§ TO DO:
From the first line of the material to the line containing "ABSA house price", inclusive, write out each line exactly, leaving out the pictures.

§ PROVIDED RECORDS:
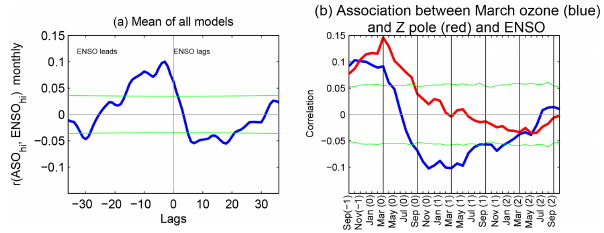
Figure 9. As in Fig. 8 but for the multimodel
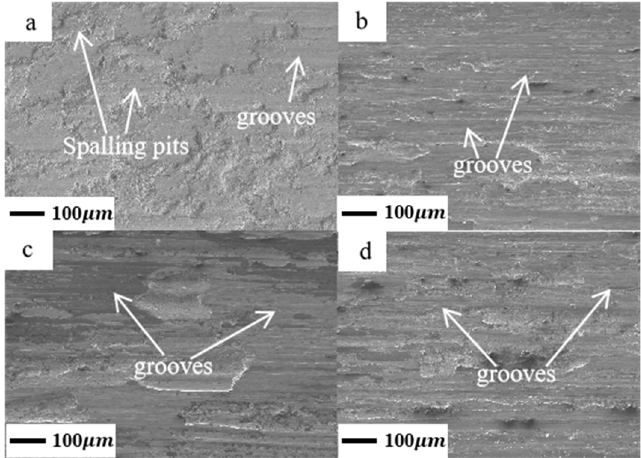
Figure 13. The wear profile of the test specimens ( a ) BM, ( b ) C80, ( c ) C100, ( d ) C120.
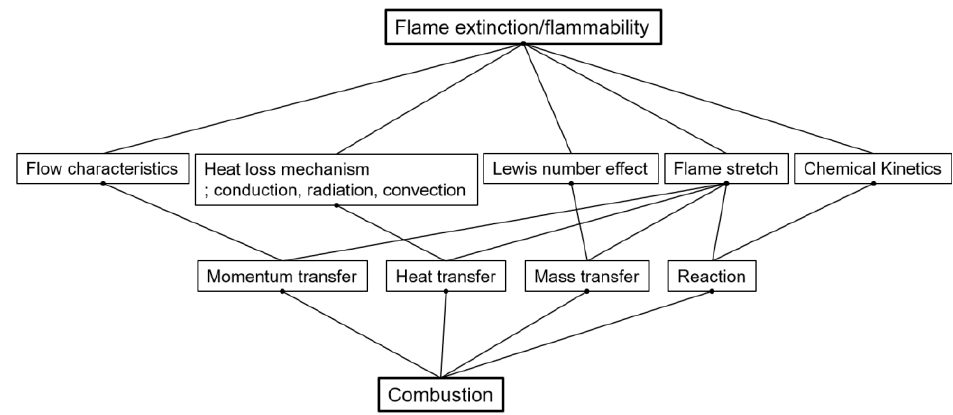
Figure 24. Synopsis of relations between the combustion phenomena and flammability limit. The lean limit flame characteristics according to fuel type should be thoroughly investigated to identify the dominant phenomena and develop a useful analytical model.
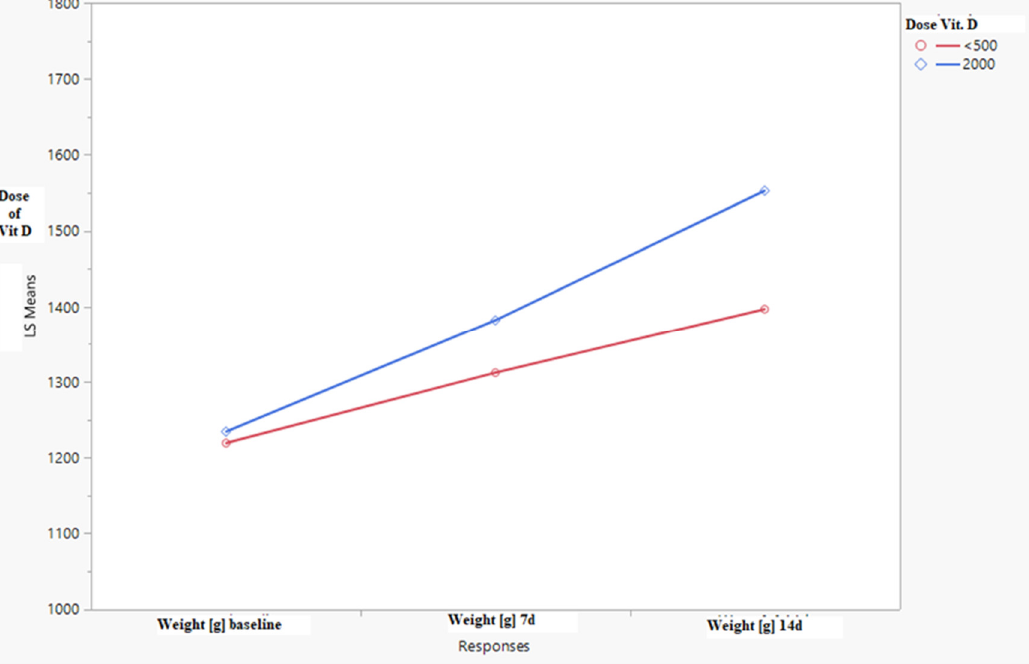
Figure 1. Fetal weights at the moment of inclusion into the study, after 7 and 14 d of observation depending on vitamin D dose.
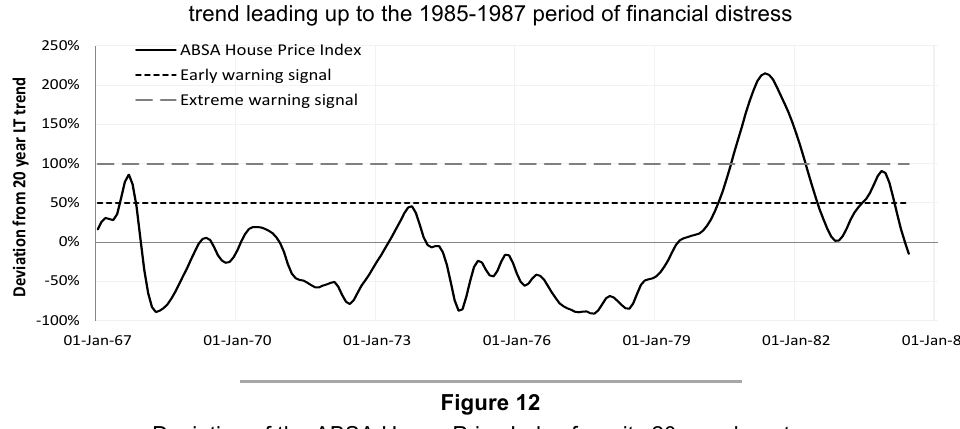
ABSA house price index Early warning signal Extreme warning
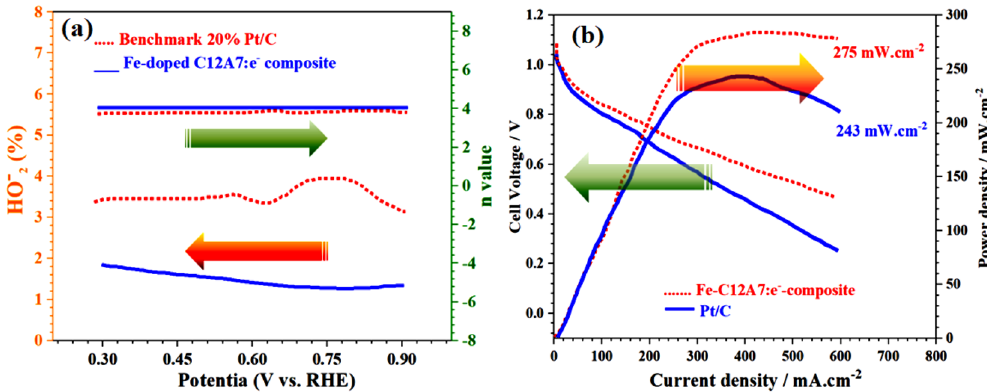
Figure 11. ( a ) HO 2 − % yield for oxygen reduction reaction, (b ) Cell voltage and power density versus current of Fe-doped C12A7:e − composite (x = 1) catalyst as a cathode for AAEMFC.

§ RESULT FOR THIS TASK:
Figure 9. As in Fig. 8 but for the multimodel
Figure 13. The wear profile of the test specimens ( a ) BM, ( b ) C80, ( c ) C100, ( d ) C120.
Figure 24. Synopsis of relations between the combustion phenomena and flammability limit. The lean limit flame characteristics according to fuel type should be thoroughly investigated to identify the dominant phenomena and develop a useful analytical model.
Figure 1. Fetal weights at the moment of inclusion into the study, after 7 and 14 d of observation depending on vitamin D dose.
ABSA house price index Early warning signal Extreme warning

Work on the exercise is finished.